**Problem to work on**
Pull every "corner" line out of the data below.
● ● ● ● ● ● ●
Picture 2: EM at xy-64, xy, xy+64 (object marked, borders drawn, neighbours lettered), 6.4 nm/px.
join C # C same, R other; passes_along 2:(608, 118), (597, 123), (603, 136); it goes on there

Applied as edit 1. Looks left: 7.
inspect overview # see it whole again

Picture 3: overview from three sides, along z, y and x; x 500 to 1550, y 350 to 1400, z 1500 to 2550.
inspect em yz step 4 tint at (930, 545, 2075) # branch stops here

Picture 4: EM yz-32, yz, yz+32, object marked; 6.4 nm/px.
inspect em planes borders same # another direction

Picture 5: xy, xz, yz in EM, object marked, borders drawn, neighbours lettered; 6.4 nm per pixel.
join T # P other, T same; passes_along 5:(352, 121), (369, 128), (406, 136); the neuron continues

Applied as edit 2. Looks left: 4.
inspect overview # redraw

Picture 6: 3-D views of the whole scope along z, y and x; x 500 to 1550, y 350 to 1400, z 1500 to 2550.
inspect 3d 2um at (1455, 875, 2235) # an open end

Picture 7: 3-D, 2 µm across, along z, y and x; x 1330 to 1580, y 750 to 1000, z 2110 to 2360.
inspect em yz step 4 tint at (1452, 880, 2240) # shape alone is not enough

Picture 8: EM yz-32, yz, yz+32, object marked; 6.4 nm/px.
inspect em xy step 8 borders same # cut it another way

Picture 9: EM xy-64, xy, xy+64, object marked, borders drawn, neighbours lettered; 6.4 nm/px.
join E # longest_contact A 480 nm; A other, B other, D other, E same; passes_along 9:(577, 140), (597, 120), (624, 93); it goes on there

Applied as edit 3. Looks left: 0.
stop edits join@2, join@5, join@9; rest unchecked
● ● ● ● ● ● ●
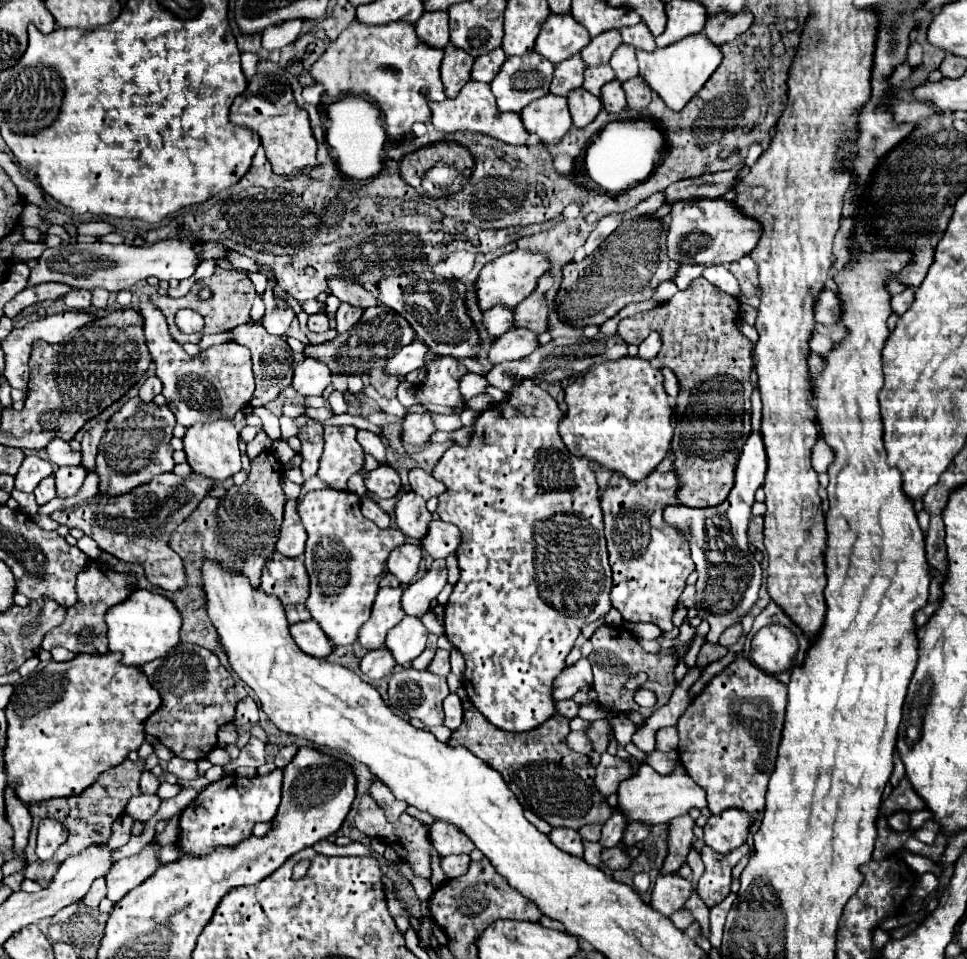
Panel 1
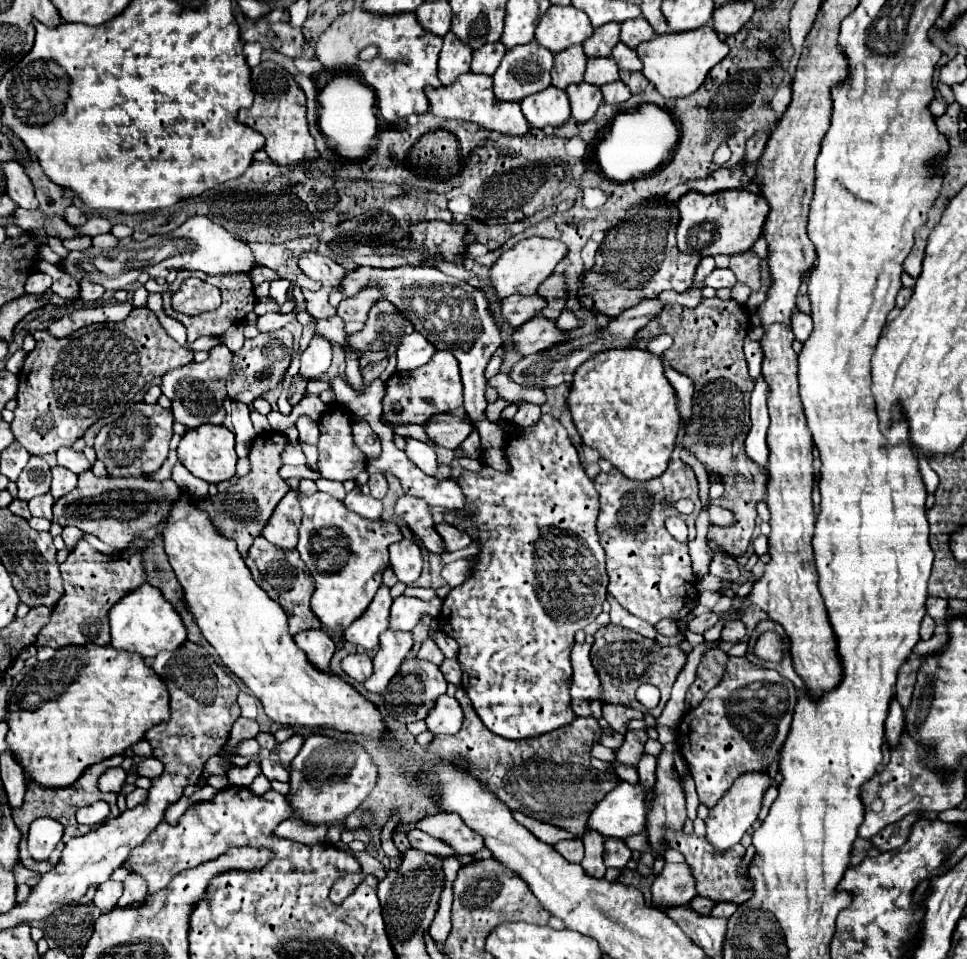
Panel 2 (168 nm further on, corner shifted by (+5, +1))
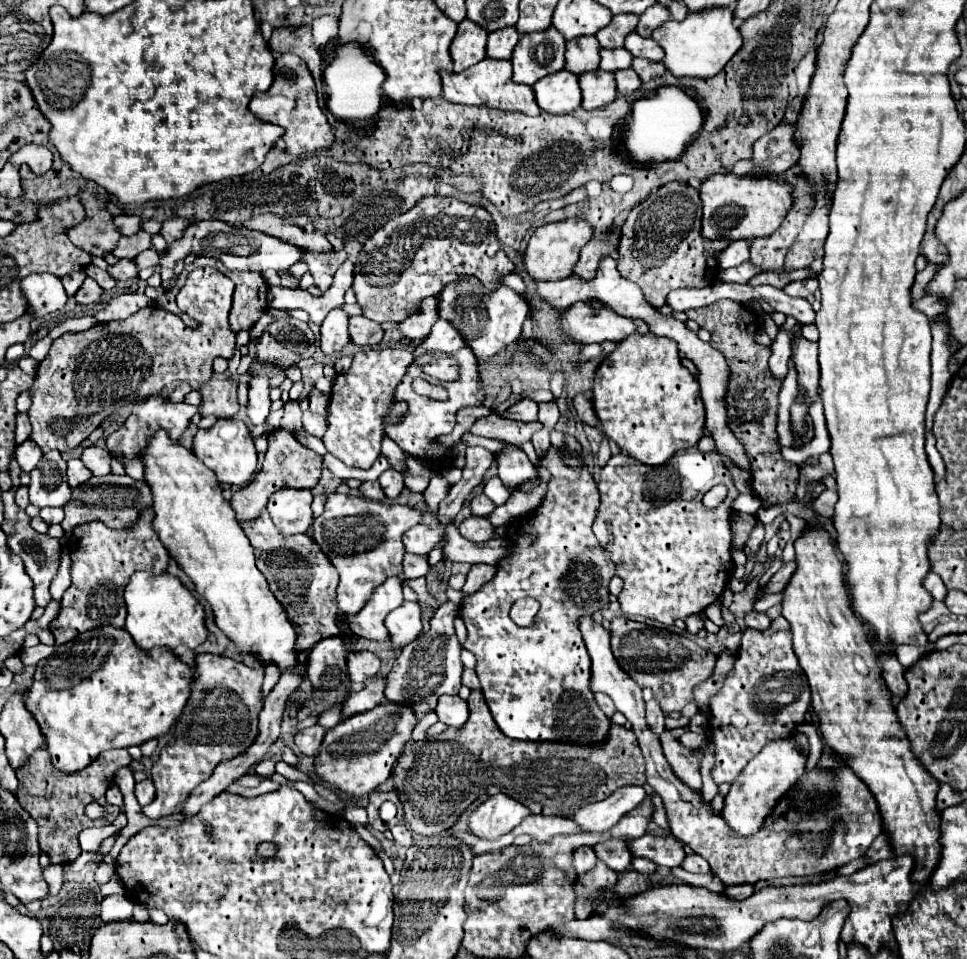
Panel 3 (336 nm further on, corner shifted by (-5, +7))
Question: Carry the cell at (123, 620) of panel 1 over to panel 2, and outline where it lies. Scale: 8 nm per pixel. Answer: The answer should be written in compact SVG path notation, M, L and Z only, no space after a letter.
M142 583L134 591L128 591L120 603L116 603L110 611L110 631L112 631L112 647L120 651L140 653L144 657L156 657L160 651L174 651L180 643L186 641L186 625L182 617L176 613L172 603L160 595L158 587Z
● ● ● ● ● ● ●
**Response for this exercise**
Panel 2 (168 nm further on, corner shifted by (+5, +1))
Panel 3 (336 nm further on, corner shifted by (-5, +7))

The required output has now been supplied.